Rubber grip plates

Showing 1–12 of 24 results

Showing 1–12 of 24 results

Rubber grip plates, also called try grip, have three holes on them, which make three handles to hold the plate. Grip Rubber Plates are made of cast iron covered with a thick layer of virgin rubber.

Rubber coating protects your gym equipment and flooring and also makes workouts safer for the athlete. Your workouts will be less noisy as compared to iron plates.

Rubber grip plates have 50mm diameter centre hole and fit Olympic bars. They are built for strength training at home or commercial gyms. These plates provide additional functionality with their grip design. Increased functionality lets you perform a great variety of moves and full-body workouts.

You can use them without a barbell for exercises like weighted abs press, sit-ups, triceps press, front lunge and twist, and others. Three holes let you hold the plate firm and stable. Grip design also lets you load and unload the bar easily, the plate can be carried with one hand. 

Grip rubber plates are sold individually and in sets. Sizes of the plates are from 2.5 to 45 pounds.

Despite rubber coating, grip plates are not designed to be dropped. If you plan to perform Olympic lifts, or other exercises that require dropping, we recommend to take consider bumper plates.

Rubber grip plates have slick surface and are easy to clean.

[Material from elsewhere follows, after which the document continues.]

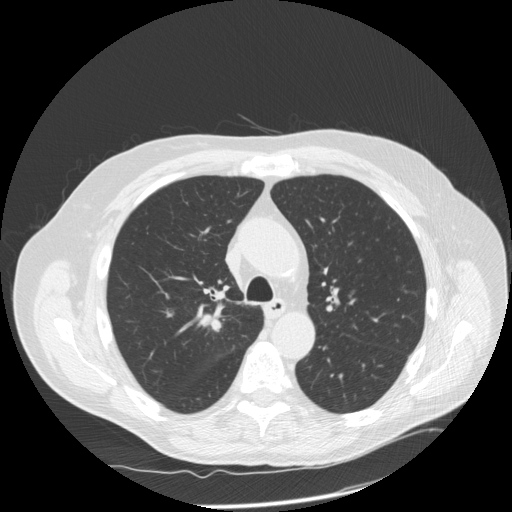
Low-dose screening chest CT, axial slice. Third annual screen. Lung window (W 1500 / L -600 HU). 2.5 mm slice thickness. Standard (soft-tissue) reconstruction kernel (STANDARD). Slice 54 of 166 in the series. 512 × 512 image matrix, field of view 390 × 390 mm. Male participant, aged 69 years at enrolment.
Lesion marked by an expert reader, bounding box (x1, y1, x2, y2) in pixels: (184, 296, 242, 346). Reader record for this screening exam (exam-level; its link to the box is not recorded): non-calcified nodule or mass ≥4 mm, right upper lobe, 18 × 17 mm, spiculated (stellate) margins, soft tissue attenuation, pre-existing on the prior screen: no. Official screen result: positive, other. Later outcome: lung cancer diagnosed 13 days after this screen — squamous cell carcinoma, NOS, right upper lobe, poorly differentiated (G3), stage IA (AJCC 6th edition), 22 mm at pathology.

They are also durable and built to last.

Here is how to perform a few exercises with a single plate.

Sit-Up With a Weight Plate

Lie down on your back and hold the plate firm with your both hands. Extend both hands above your head. Keep your heels on the floor. Lift your head, shoulders and torso off the floor. Make sure you initiate the movement with your abdominal muscles, and not by arms swing. When you sit up extend the plate upward above your head. Slowly release your torso to staring position.

Standing Twist

Stand with your feet at above shoulder width, hold a plate with your hands in front of you with your forearms at horizontal position and elbows at your sides. Rotate your torso to the side with your feet remain planted on the floor. Change direction and rotate to the opposite side. Your moves should be powerful, quick and continuous.